In place of these characters, a variety of independent bitcoin experts have stepped up, delivering negotiations with an incredible level of commitment, in a room that is sometimes near-empty, when there is a shortage of more educational content.
This changed recently when MicroStrategy Co-Founder and CEO, Michael Saylor, signed all bitcoin. MicroStrategy currently has 129,699 bitcoins, purchased at a price of $ 3.98 billion, with purchases beginning in August 2020.
The most recent purchases were made during May and June, showing unwavering confidence in bitcoin despite difficult market conditions. This is the kind of unhesitant conviction, combined with the ability to persuasively articulate bitcoin’s power, that has seen Saylor become a highly visible champion for the bitcoin cause. This includes appearances in unrelated major media cryptosuch as which interview with Fox News ’Tucker Carlson.
Bitcoin, of course, remains unchanged and will continue to function regardless of what is happening in the news media or who is talking about it, but still Michael Saylor has had an influential role during this phase of bitcoin’s existence. In fact, some Saylor latest suggestions could be a lesson learned by many investors as we proceed from this latest crypto cleanup: “Bitcoin is the only investment-class cryptocurrency.”
No Place for Centralization
There is a common theme that comes to mind when you see large entities shut down due to a crypto crash, which is that they ignore decentralization. This is seen in the mismanaged crypto hedge fund Three Arrows Capital, which it faced liquidation and bankruptcyin the case of Celsius, a CeFi operating in financial turmoil, and when considering the possibility of further market contagion take out centralized services.
That CeFi the label refers to a system that offers some of the investment benefits available in DeFi, but manages it through a centralized structure. A clear reminder that Celsius is not decentralized is that when it comes to freeing user withdrawals, it is a move that clearly removes them from the critical space where crypto has evolved.

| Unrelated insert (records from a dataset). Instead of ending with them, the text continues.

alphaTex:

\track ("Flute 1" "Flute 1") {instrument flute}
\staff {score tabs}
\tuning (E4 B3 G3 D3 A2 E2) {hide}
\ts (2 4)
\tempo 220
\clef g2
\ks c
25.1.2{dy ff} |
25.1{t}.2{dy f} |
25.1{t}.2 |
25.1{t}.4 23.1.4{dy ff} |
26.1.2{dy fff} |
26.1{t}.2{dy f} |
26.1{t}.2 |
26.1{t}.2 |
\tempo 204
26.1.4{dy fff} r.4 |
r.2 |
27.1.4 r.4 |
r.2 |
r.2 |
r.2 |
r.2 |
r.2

So what is the bear market teaching here? During the last cycle, the DeFi platform spun profits for those who worked out the mechanics, and has continued to function as intended. However, when centralization and overwhelming influence enter the crypto equation, creating a precarious, opaque platform with questionable practices, the delayed result becomes, perhaps unsurprisingly, a series of devastating collapses.

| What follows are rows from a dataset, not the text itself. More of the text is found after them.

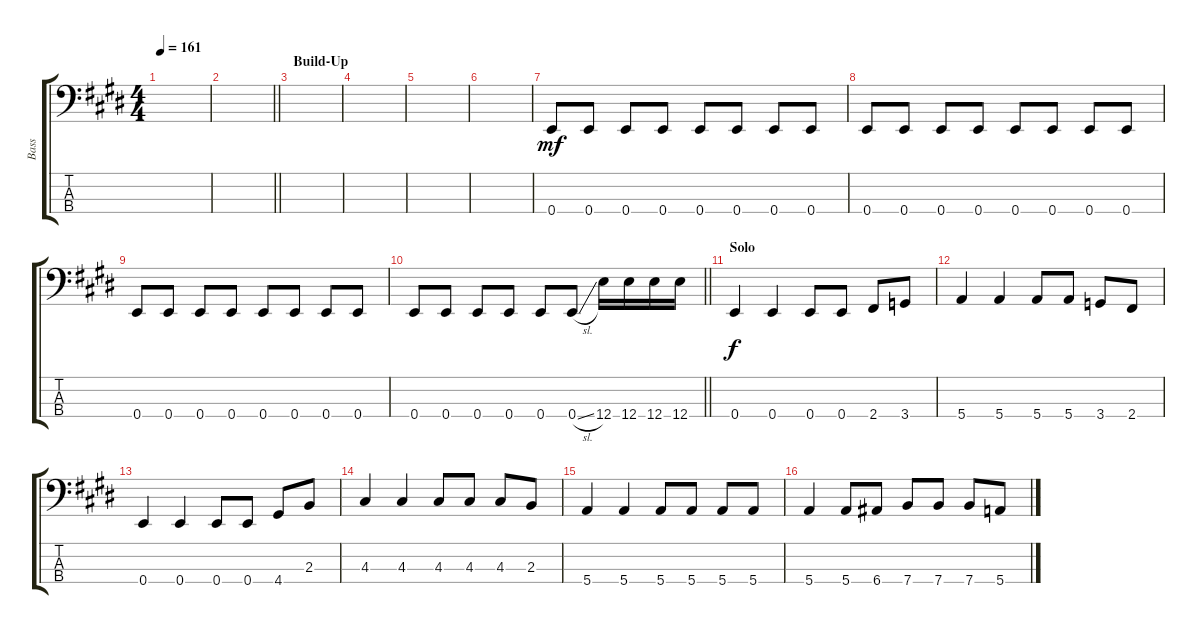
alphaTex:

\track ("Bass" "Bass") {instrument electricbassfinger}
\staff {score tabs}
\tuning (G2 D2 A1 E1) {hide}
\ts (4 4)
\tempo 161
\clef f4
\ks e
|
\barLineRight lightlight
|
\section ("" "Build-Up")
|
|
|
|
0.4.8{dy mf} 0.4.8 0.4.8 0.4.8 0.4.8 0.4.8 0.4.8 0.4.8 |
0.4.8 0.4.8 0.4.8 0.4.8 0.4.8 0.4.8 0.4.8 0.4.8 |
0.4.8 0.4.8 0.4.8 0.4.8 0.4.8 0.4.8 0.4.8 0.4.8 |
\barLineRight lightlight
0.4.8 0.4.8 0.4.8 0.4.8 0.4.8 0.4{sl}.8 12.4.16 12.4.16 12.4.16 12.4.16 |
\section ("" "Solo")
0.4.4{dy f} 0.4.4 0.4.8 0.4.8 2.4.8 3.4.8 |
5.4.4 5.4.4 5.4.8 5.4.8 3.4.8 2.4.8 |
0.4.4 0.4.4 0.4.8 0.4.8 4.4.8 2.3.8 |
4.3.4 4.3.4 4.3.8 4.3.8 4.3.8 2.3.8 |
5.4.4 5.4.4 5.4.8 5.4.8 5.4.8 5.4.8 |
5.4.4 5.4.8 6.4.8 7.4.8 7.4.8 7.4.8 5.4.8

From a broad perspective, it appears that crypto will, eventually, punish those who deviate from its core objectives, particularly decentralization, and will be treated brutally because, by design, there is no controlling authority to grant relief.
In the future, when crypto recovers, we should hope it will be true DeFi mechanisms continue to evolve and improve, while centralization and reckless methods employed by some of the major players in this cycle are avoided in sight.
Real Utilities and Crossover Technology
When it comes to cryptocurrencies other than bitcoin (which are intended as digital currencies and can be used as a store of value), in future cycles there may be higher expectations that cryptocurrencies have clearly understandable applications that provide value to users.
NFTs were available at a glance at this early stage, we saw that it was possible to own and trade digital items without relying on a centralized database. The fact that some observers don’t like certain digital goods that are currently being sold, or are thrown away by the flip-and-profit culture that emerges around them, is irrelevant. The important signal, if you eliminate distractions, is that these items can be sold entirely.
More blockchain utilities in all sectors should be expected, as well as a continuation of the trend towards digital items that gain value and gain attention. In addition, blocks should not operate in a bubble, and as advances are made in other tech fields, VR, for example, we can see areas now separate development threads together in a novel way.